Jesus, in other words, makes his resuscitation of Lazarus into a sign or symbol of the end-of-history resurrection for which Martha is rightly hoping. With his raising of Lazarus to enjoy the old life he had before he died, Jesus is creating an analogy or signpost that will serve as a faint—but true, nonetheless—indication of what Lazarus, Martha, and all believers can expect from him in the end. Jesus’ granting of historical life to a corpse becomes a window into what it may be like when he finally and irreversibly grants eternal, immortal life to those who are dead.

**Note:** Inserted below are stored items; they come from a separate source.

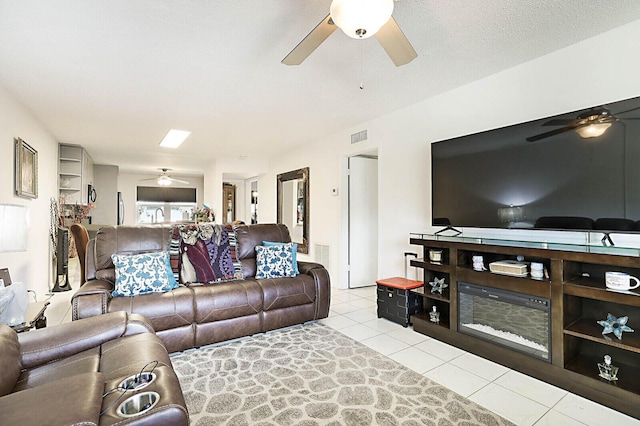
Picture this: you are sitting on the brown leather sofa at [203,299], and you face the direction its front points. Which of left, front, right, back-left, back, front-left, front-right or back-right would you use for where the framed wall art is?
back-right

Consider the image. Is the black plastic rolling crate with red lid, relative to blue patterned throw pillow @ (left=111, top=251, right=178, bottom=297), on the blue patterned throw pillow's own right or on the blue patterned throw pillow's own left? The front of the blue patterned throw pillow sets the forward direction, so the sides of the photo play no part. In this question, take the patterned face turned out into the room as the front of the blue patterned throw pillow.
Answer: on the blue patterned throw pillow's own left

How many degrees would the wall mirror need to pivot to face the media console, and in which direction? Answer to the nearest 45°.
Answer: approximately 90° to its left

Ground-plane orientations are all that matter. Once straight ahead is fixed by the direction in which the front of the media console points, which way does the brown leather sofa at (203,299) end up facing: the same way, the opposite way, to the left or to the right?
to the left

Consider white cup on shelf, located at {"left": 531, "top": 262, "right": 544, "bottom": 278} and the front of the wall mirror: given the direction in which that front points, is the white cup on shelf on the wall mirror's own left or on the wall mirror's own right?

What this means, I take it, is that we are given permission to look for similar analogies. Seeing the first buds of flowers springing up around Easter time, we’re permitted, even encouraged, to consider those to be a sign of resurrection. (That was the point, after all, of having the Christian calendar coincide with the changing of the seasons in the northern hemisphere.) A dinner invitation from the spouse from whom we’ve been separated for the past year can be an intimation of resurrection. A declaration of a cease-fire and the initiation of peace talks in a war-ravaged region of the world, an effort to reach across an ecclesial divide and begin some small ecumenical joint project, the news of a friend’s leukemia remission—all can be intimations or icons of resurrection. My friend Jonathan Linebaugh has begun to talk about a Christian theology of “the one and the any,” and that seems appropriate here: once you know the truth of the resurrection, practically any hopeful moment can be read as a sign of its future arrival.

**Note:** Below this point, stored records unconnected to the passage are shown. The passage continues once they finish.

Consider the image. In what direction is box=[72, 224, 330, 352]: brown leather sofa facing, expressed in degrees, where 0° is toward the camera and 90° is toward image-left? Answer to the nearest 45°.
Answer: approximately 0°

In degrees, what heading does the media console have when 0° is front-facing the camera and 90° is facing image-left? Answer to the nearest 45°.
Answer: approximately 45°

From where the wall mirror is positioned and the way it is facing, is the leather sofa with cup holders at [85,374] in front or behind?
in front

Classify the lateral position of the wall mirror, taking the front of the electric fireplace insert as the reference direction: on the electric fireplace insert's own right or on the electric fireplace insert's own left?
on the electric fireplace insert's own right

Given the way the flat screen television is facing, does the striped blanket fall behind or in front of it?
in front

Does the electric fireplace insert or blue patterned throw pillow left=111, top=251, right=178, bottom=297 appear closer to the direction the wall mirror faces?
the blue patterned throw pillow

None of these things, of course, should simply be equated with the eschatological resurrection. Some Christians like to say, “I believe in ‘resurrection,’ just not the Resurrection,” but I’m not one of them. Nor should any of these things—flowers, dinner invitations, physicians’ good reports—be treated as the equivalent of Lazarus’ resuscitation, since, in the narrative of the Fourth Gospel itself, even that event is treated as a unique testimony to Jesus’ divine identity (“I am the resurrection,” he says, echoing the giving of the divine Name in Exodus 3). Still, though, all these signs of new life—and more—are genuine metaphors for the resurrection that’s to come. They are teasers, foretastes, hints and gestures towards the day when Easter will be consummated, and the bodies of the saints will be made like Jesus’ glorious body by the power that enables him to subject all things to himself. There are times when the small resuscitations of our lives come to stand for the Resurrection, and that’s a good thing when it happens.